= Kutipan Teks =

Coba bayangin ada acara seperti itu di kabupaten: walking tour di Cicalengka. Namanya juga penasaran, saya daftar sekaligus buat empat orang. Saya ajakin orang-orang di rumah ayo ikut yuk! Mumpung soalnya. Dalam bayangan saya mungkin tur jalan kakinya berlangsung satu kali, yang kedua kalinya akan selang beberapa bulan mendatang atau entah kapan.
Tentang Cicalengka hanya pahlawan pendidikan Dewi Sartika yang saya ketahui dari buku biografinya. Usai tur berjudul Aloen-Aloen Tjitjalengka (25/6/2023) ini saya tahu kalau di masa kolonialnya Cicalengka pernah menjadi ibukota kabupaten.
Beberapa tokoh penting pernah bermukim dan melintasinya. Ada Djuanda, Soekarno, arsitek terkenal Wolff Wchoemaker, dan Umar Wirahadikusumah.
Ir. H. Djuanda adalah perdana menteri Republik Indonesia dan inisiator Deklarasi Djuanda yang mengubah sistem ketatalautan dan zona teritorial Indonesia. Namanya abadi menjadi nama jalan yang populer dengan nama Dago, taman hutan raya, bandara, dan kita dapat melihat wajahnya dalam lembar uang 50.000.
Djuanda kecil menempuh pendidikan dasar di ELS (Europeesche Lagere School, sekolah dasar warga eropa dan bangsawan) yang kini menjadi SMPN 1 Cicalengka. Masa remajanya bolak-balik naik turun di Stasiun Cicalengka - Stasiun Bandung demi bersekolah di HBS (SMA 3). Ayah Djuanda sendiri guru di HIS (sekolah belanda untuk bumiputra) yang sekarang berfungsi sebagai SDN VIII Cicalengka.

= Data Sumber =

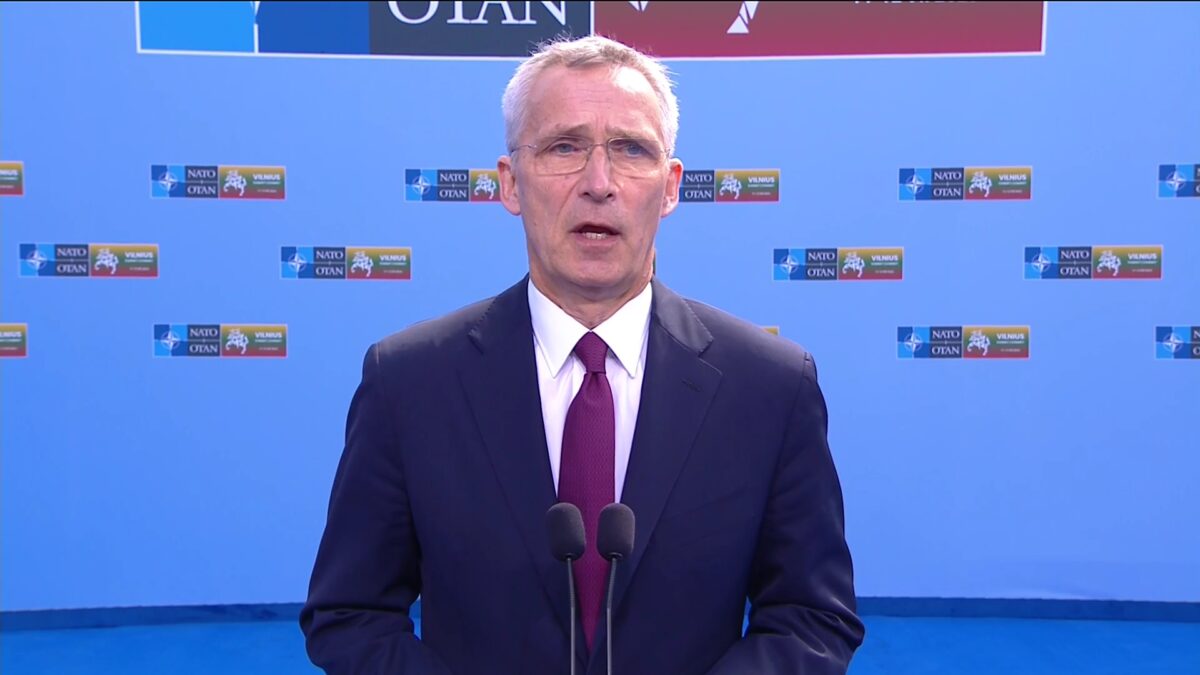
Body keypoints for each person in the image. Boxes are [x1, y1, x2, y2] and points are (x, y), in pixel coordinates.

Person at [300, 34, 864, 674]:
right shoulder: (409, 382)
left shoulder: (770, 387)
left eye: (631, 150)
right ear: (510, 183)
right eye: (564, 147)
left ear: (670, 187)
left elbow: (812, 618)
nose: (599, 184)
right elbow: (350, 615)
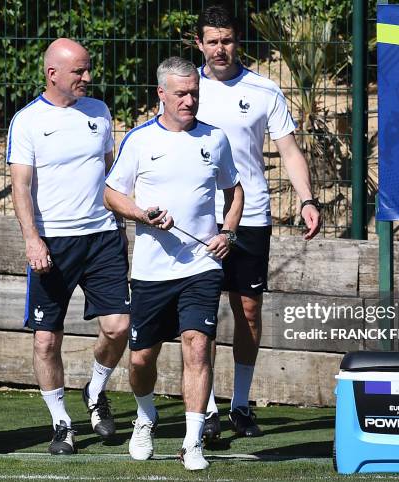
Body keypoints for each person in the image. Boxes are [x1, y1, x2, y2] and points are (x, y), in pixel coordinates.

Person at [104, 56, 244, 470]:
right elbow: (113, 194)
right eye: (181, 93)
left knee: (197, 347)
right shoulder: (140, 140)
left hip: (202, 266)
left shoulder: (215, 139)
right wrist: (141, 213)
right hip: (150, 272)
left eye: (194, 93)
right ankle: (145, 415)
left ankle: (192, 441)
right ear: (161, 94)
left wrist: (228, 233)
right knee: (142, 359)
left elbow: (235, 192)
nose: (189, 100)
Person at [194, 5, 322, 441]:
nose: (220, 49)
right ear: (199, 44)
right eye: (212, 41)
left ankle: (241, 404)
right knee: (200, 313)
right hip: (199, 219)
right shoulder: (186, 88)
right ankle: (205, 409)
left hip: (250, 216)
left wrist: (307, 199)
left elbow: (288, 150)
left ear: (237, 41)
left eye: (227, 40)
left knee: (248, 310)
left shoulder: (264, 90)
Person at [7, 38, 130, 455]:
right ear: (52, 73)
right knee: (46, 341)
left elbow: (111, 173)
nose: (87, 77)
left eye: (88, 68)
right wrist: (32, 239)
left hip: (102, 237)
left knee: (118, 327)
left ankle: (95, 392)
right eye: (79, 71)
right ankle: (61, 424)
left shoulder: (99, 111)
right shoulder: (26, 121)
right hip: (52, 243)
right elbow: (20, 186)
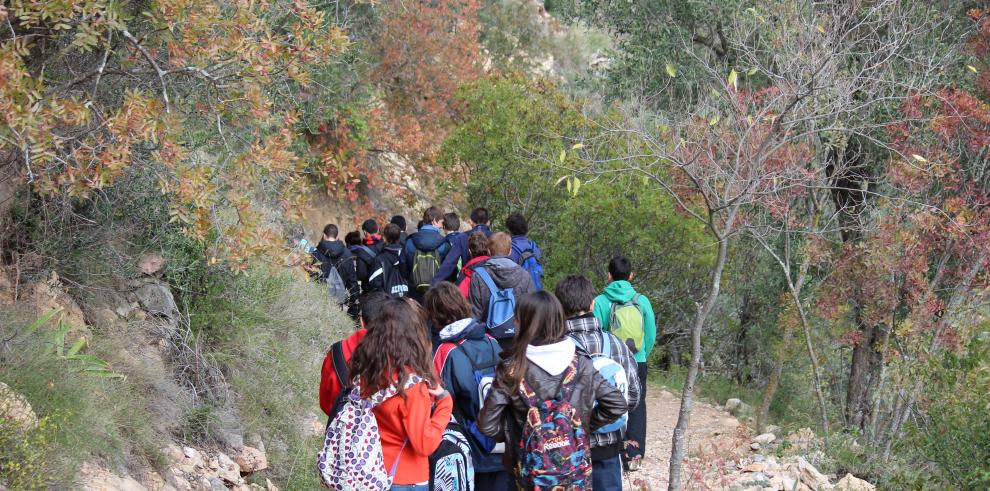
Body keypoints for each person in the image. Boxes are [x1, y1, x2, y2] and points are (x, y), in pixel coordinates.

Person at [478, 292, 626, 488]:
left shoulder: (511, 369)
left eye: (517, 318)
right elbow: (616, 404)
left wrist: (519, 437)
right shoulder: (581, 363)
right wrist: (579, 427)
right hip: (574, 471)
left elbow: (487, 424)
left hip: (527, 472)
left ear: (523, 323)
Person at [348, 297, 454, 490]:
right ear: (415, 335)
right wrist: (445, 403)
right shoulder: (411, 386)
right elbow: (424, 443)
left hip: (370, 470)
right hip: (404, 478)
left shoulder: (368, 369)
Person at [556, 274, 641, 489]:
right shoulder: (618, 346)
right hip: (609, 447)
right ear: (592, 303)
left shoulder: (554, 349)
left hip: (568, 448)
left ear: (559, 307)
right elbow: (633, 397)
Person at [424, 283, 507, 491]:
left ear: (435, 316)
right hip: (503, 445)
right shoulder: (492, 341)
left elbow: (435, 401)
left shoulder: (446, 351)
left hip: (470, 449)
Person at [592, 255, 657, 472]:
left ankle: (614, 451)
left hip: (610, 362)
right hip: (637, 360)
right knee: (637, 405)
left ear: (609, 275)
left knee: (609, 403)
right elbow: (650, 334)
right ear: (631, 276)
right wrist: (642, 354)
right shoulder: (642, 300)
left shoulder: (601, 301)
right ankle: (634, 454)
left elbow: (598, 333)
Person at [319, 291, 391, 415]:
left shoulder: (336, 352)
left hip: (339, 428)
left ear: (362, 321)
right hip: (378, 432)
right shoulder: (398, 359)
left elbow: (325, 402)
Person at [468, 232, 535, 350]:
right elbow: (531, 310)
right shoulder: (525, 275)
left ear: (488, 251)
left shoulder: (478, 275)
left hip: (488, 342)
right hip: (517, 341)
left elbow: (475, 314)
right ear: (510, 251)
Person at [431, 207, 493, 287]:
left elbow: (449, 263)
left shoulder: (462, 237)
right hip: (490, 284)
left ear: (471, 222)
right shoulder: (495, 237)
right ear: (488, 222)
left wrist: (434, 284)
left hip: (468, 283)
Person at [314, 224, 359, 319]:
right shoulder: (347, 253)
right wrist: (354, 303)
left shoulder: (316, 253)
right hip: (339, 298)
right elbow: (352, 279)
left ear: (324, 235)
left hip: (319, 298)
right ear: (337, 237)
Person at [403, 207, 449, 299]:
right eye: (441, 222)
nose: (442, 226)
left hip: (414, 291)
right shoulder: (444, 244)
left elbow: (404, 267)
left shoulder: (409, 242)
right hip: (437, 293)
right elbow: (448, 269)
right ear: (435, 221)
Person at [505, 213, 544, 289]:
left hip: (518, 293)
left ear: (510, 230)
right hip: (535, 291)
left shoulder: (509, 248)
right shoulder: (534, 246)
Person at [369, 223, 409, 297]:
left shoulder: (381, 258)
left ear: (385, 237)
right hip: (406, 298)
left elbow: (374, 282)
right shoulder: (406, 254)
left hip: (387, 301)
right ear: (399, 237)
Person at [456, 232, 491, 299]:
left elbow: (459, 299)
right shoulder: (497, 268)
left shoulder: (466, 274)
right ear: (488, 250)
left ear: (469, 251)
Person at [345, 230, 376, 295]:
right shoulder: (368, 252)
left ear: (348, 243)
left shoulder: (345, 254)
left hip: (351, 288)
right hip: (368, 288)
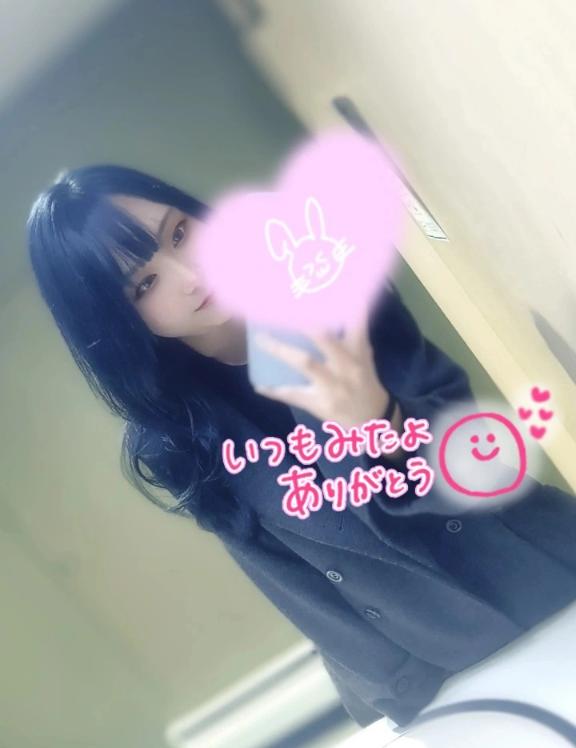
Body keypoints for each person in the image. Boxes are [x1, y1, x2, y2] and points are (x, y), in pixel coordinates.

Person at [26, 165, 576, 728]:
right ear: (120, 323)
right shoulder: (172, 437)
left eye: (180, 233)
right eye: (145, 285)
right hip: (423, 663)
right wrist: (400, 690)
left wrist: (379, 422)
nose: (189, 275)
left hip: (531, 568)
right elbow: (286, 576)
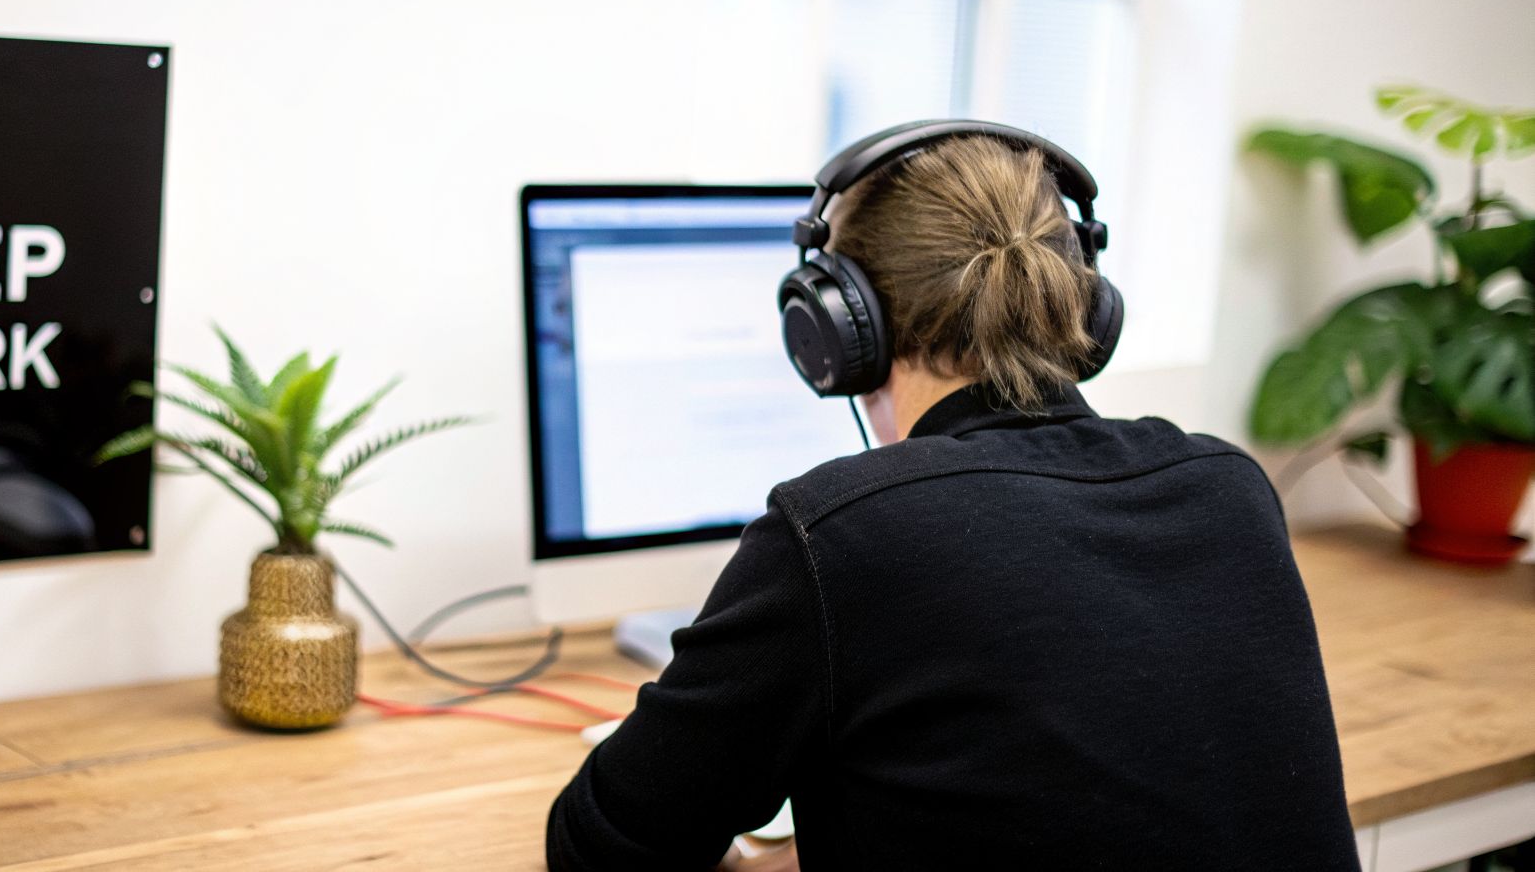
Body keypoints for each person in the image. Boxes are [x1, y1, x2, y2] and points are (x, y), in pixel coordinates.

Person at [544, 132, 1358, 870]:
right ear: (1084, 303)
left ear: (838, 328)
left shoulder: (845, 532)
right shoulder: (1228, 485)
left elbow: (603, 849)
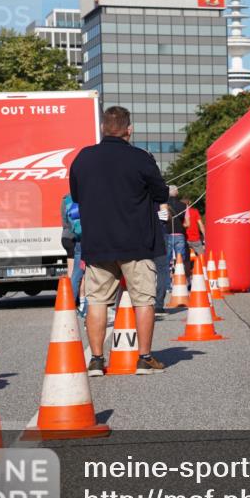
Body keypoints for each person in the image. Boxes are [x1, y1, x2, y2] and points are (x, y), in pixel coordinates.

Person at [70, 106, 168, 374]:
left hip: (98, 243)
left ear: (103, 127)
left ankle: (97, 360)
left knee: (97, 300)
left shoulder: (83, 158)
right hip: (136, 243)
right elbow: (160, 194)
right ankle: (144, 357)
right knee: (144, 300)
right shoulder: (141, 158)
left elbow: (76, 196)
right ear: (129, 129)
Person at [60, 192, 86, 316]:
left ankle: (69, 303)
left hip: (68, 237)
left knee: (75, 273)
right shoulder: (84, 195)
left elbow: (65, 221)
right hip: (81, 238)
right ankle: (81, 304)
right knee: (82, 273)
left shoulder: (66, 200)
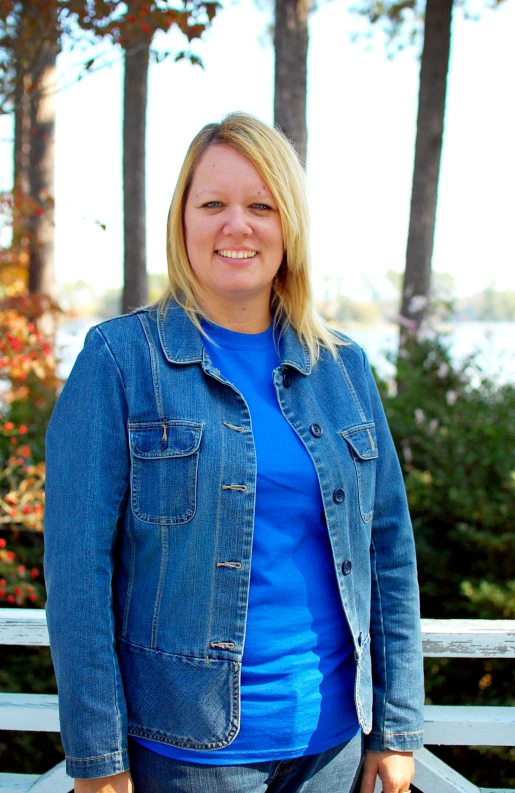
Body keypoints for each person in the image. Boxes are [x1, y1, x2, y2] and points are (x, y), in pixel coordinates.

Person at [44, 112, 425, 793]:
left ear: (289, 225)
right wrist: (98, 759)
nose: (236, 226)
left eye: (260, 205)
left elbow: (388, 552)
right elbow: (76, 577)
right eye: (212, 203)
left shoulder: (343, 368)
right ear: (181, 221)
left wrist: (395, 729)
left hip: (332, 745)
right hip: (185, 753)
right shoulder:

= Tugas Anda =
Bisakah Anda mencetak bagian teks tentang Cicalengka, mulai dari "Beberapa tokoh penting" terus ke bawah hingga "lembar uang 50.000.", tanpa mengubah satu kata pun?

= Penyelesaian Soal =
Beberapa tokoh penting pernah bermukim dan melintasinya. Ada Djuanda, Soekarno, arsitek terkenal Wolff Wchoemaker, dan Umar Wirahadikusumah.
Ir. H. Djuanda adalah perdana menteri Republik Indonesia dan inisiator Deklarasi Djuanda yang mengubah sistem ketatalautan dan zona teritorial Indonesia. Namanya abadi menjadi nama jalan yang populer dengan nama Dago, taman hutan raya, bandara, dan kita dapat melihat wajahnya dalam lembar uang 50.000.